→ TO DO
For the string "right", search the entries below and copy every line where it appears.

→ DATA RECORDS
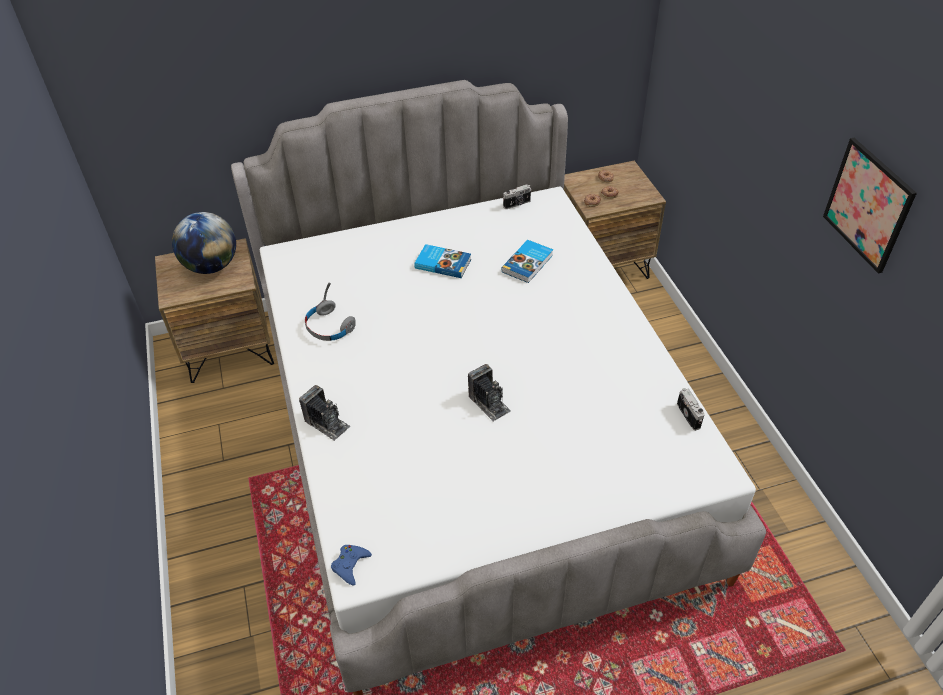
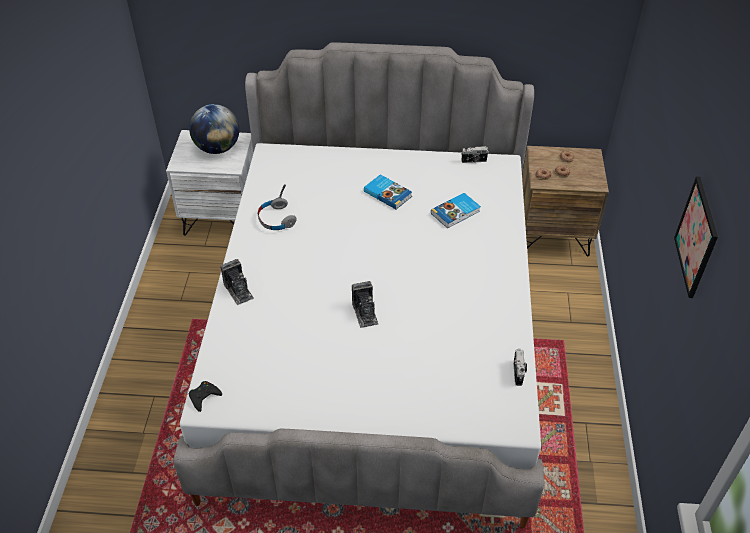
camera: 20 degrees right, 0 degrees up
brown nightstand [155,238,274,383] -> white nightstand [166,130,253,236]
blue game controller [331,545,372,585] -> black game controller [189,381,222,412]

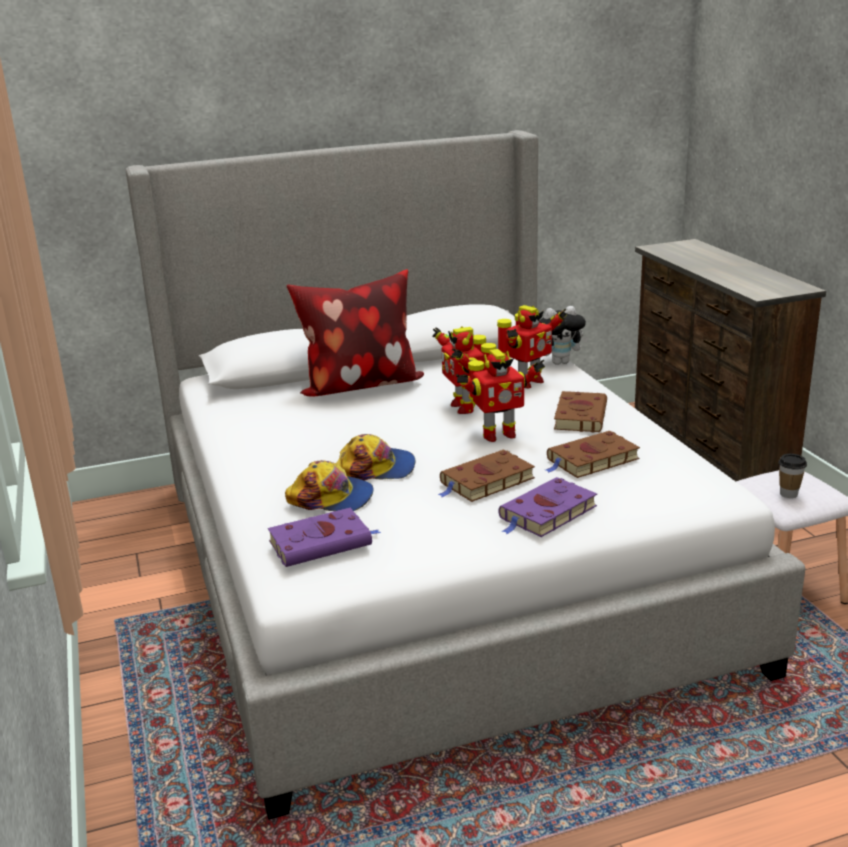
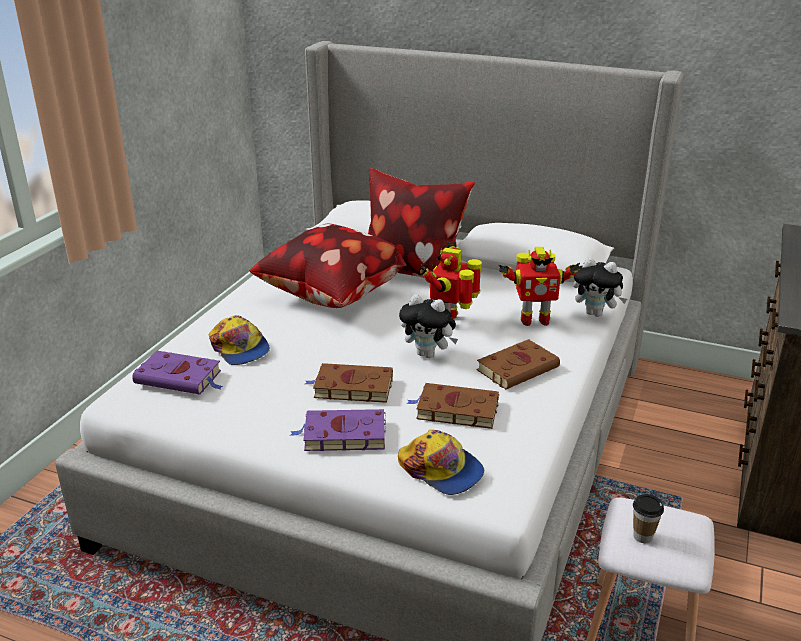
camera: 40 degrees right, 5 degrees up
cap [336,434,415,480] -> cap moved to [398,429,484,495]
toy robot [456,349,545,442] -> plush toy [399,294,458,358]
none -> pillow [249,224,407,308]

→ TASK ANSWER
camera: 20 degrees right, 0 degrees up
camera: 40 degrees right, 5 degrees up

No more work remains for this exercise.